The only true test of whether a stock is “cheap” or “high” is not its current price in relation to some former price, no matter how accustomed we may have become to that former price, but whether the company’s fundamentals are significantly more or less favorable than the current financial-community appraisal of that stock. – Philip Fisher
Improving trade relations between the U.S. and China coupled with favorable economic data contributed to another positive week for stocks as the Dow Jones Industrial Average closed higher for the eighth straight session on Friday. Although there is still no trade agreement between the two countries with the largest economies in the world, tensions appear to be easing as both sides have been making concessions. Treasury Secretary Steven Mnuchin said on Monday that the U.S. and China have a “conceptual agreement” on how to enforce intellectual property theft. China then offered to buy more U.S. agricultural products and announced a tariff exemptions list for products from the U.S. President Trump returned the favor by delaying an additional increase in tariffs from 25% to 30% on Chinese goods by two weeks until October 15th “as a gesture of goodwill”. While formal negotiations are not scheduled to resume until October, the harsh rhetoric of the past has been replaced with efforts by both sides to be conciliatory and eager to compromise. That bodes well for upcoming trade talks as investor sentiment has turned decidedly positive for the time being. The stock market also received a boost from encouraging economic data and further easing by the European Central Bank (ECB). U.S. retail sales were much better than expected in August due to increased auto sales and strong online sales, a positive sign that consumer spending will remain strong. In Mario Draghi’s last major decision as president of the ECB, he announced that the deposit rate would be cut further into negative territory and that a new bond buying program would be implemented to help revive Europe’s slowing economy. All of this positive news was music to investors’ ears as stocks moved closer to their all-time highs set back in late July.
Inflation data released last week confirmed once again that prices remain under control. The producer price index (PPI) and the consumer price index (CPI) for August edged up slightly and were in line with expectations. The PPI has now risen only 1.8% over the past year while the CPI has risen 2.4% during the same time period. The University of Michigan consumer sentiment index in August was better than expected as consumers felt more confident about the economy and their job prospects. Weekly jobless claims also fell by 15,000 to 204,000 as there continue to be very few layoffs.
At Apple’s fall launch event, the company unveiled three new iPhones along with a new Apple Watch and a television subscription service.
For the week, the Dow Jones Industrial Average rose 1.6% to close at 27,219 and the S&P 500 Index gained 1.0% to close at 3,007. The Nasdaq Composite Index added 0.9% to close at 8,176.
Both August housing starts and existing home sales are expected to be healthy and approximate the numbers for last month while August industrial production is forecast to increase slightly.

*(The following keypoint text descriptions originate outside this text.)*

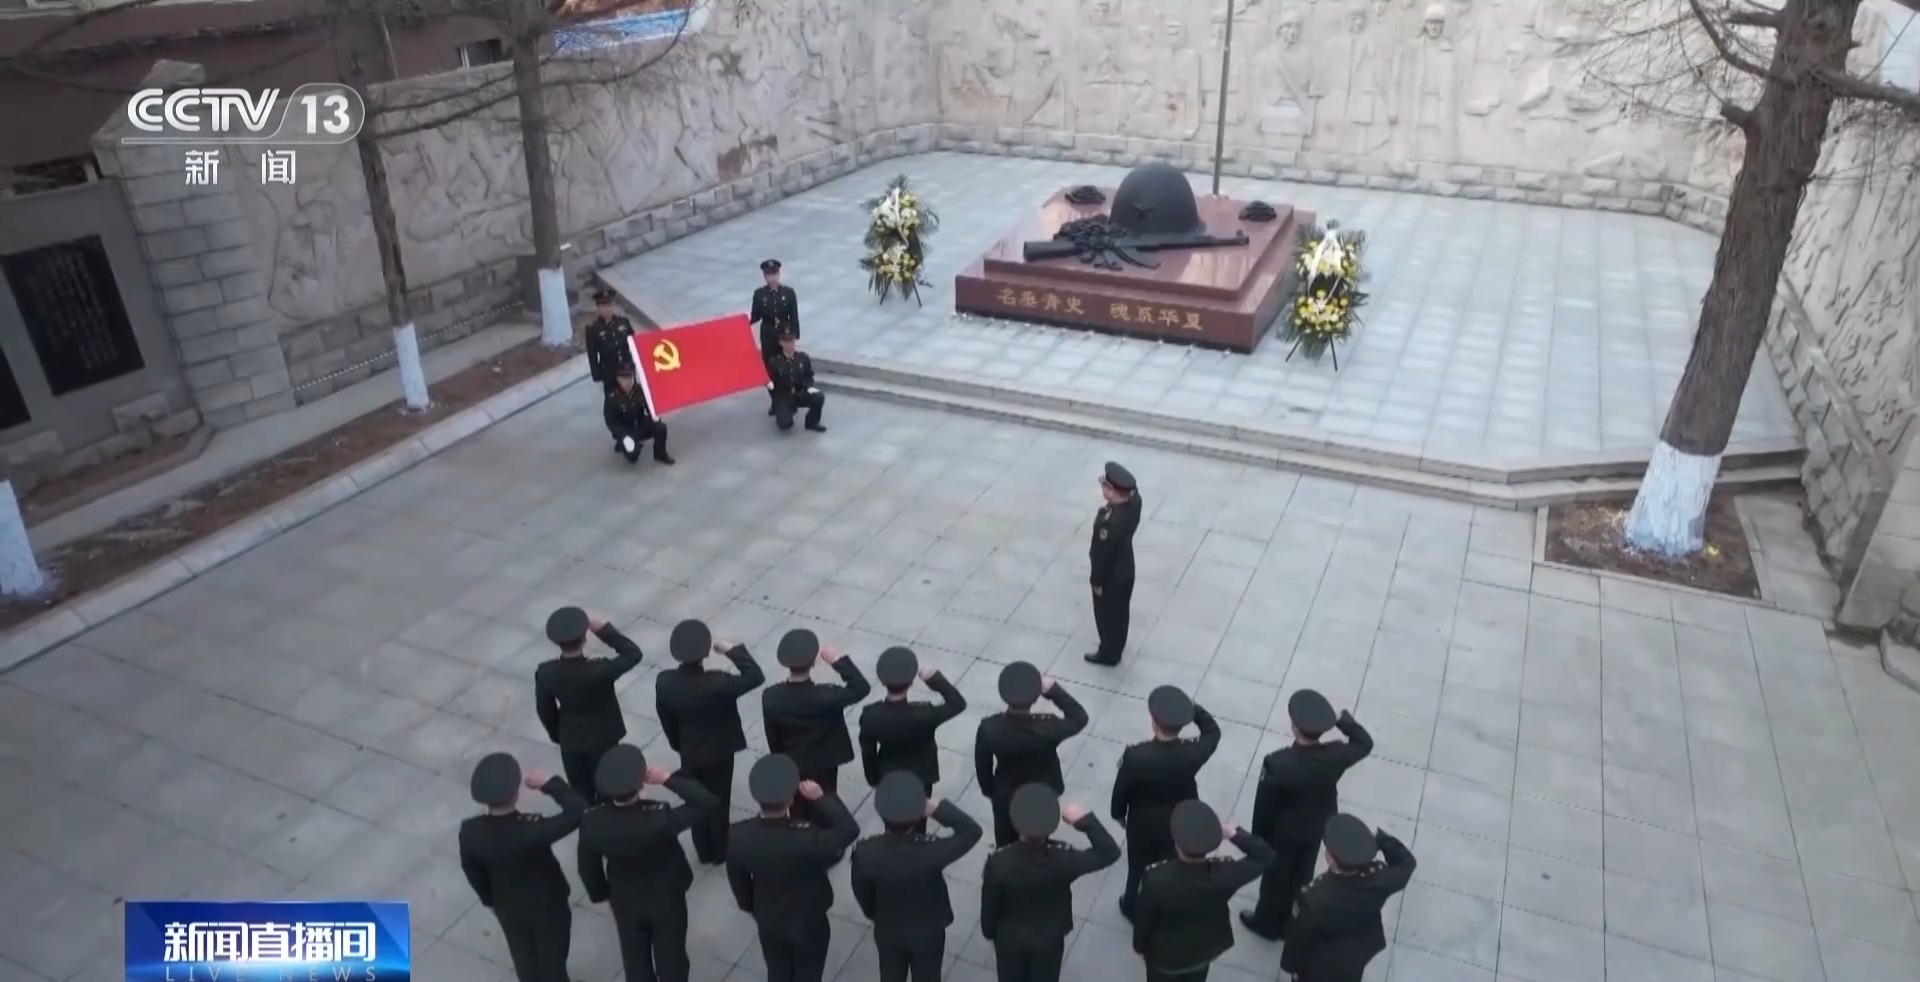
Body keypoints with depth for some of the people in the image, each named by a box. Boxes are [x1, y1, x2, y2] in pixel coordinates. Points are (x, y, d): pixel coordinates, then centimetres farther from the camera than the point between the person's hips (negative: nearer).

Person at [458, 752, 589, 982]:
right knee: (552, 963, 22)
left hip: (507, 908, 4)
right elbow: (578, 810, -36)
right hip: (548, 907, -4)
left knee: (524, 961, 29)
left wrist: (490, 901, 12)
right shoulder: (533, 829, -41)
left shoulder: (470, 832, -25)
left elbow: (473, 872, -6)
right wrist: (548, 783, -30)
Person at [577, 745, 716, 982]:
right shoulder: (660, 818, -39)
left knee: (635, 960, 27)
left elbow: (588, 868, -10)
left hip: (624, 902, 3)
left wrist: (601, 894, 11)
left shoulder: (592, 822, -28)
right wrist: (669, 779, -31)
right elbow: (709, 802, -34)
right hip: (666, 900, -3)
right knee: (671, 960, 22)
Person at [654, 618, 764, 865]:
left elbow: (666, 721, -5)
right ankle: (719, 852, 39)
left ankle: (704, 852, 42)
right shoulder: (718, 683, -35)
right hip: (719, 753, -3)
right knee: (719, 802, 20)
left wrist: (679, 745, 13)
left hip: (688, 754, 3)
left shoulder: (664, 682, -21)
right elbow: (756, 676, -26)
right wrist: (732, 650, -21)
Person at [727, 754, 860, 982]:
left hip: (768, 921, 3)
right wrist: (822, 798, -26)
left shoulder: (739, 835, -26)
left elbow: (738, 881, -7)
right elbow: (850, 830, -25)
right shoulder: (807, 838, -40)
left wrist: (751, 907, 12)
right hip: (808, 923, -3)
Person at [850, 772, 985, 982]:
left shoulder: (865, 852, -29)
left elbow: (862, 894, -10)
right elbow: (972, 830, -24)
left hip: (887, 932, 2)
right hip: (928, 933, -2)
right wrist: (938, 808, -31)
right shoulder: (932, 851, -38)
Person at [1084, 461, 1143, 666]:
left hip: (1111, 576, -8)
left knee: (1107, 614, 18)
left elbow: (1103, 554, -28)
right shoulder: (1134, 500, -20)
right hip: (1126, 569, 8)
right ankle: (1117, 644, 52)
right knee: (1121, 610, 29)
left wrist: (1097, 581, -13)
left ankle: (1109, 653, 39)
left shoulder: (1110, 522, -41)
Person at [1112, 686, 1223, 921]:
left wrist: (1119, 814, 4)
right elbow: (1213, 730, -7)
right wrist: (1191, 707, -13)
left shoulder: (1135, 756, -35)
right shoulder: (1193, 753, -31)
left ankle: (1133, 908, 51)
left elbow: (1121, 789, -16)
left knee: (1139, 867, 27)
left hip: (1143, 824, -1)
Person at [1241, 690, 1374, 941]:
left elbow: (1264, 806, -22)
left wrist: (1258, 838, -5)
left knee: (1276, 875, 22)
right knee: (1302, 876, 28)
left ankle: (1268, 923, 45)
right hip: (1317, 828, 4)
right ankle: (1292, 923, 50)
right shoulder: (1335, 756, -28)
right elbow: (1365, 744, -4)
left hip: (1283, 831, -4)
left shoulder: (1277, 763, -37)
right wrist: (1342, 718, -10)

Leading economic indicators for August are expected to be flat after posting a sizable increase in July.
The Federal Open Market Committee (FOMC) meets to review its monetary policy and is widely expected to cut the federal funds rate by a quarter of a percentage point to a range of between 1.75% and 2.0%.
The only prominent companies scheduled to report quarterly earnings this week are Adobe, FedEx, General Mills and Darden Restaurants.
One notable change in the market that occurred last week was the rotation by investors out of growth stocks and into value stocks. Growth stocks, which are typically characterized by their higher price earnings ratios, lower dividend yields, strong momentum and consistent earnings growth, have handily outperformed so-called value stocks over the past several years. Most of this outperformance was attributed to stocks in the technology sector and was helped by the fact that interest rates have been near historic lows. Value stocks, on the other hand, trade at lower valuations, generally have higher dividend yields and are considered cheap or undervalued relative to the market. With the increase in the yield of the 10-year Treasury to 1.90% last week from its recent low of 1.50%, financials and bank stocks, which are considered value stocks, have rallied while momentum plays such as technology stocks have faltered. There has been an extreme divergence between the performance of value stocks and growth stocks and the rotation that began last week could continue in the weeks and months ahead. While the trade negotiations in October between the U.S. and China still hold the key for the overall market, even if the trade talks fail, value stocks should provide better downside protection given their lower valuations and above-average dividend yields.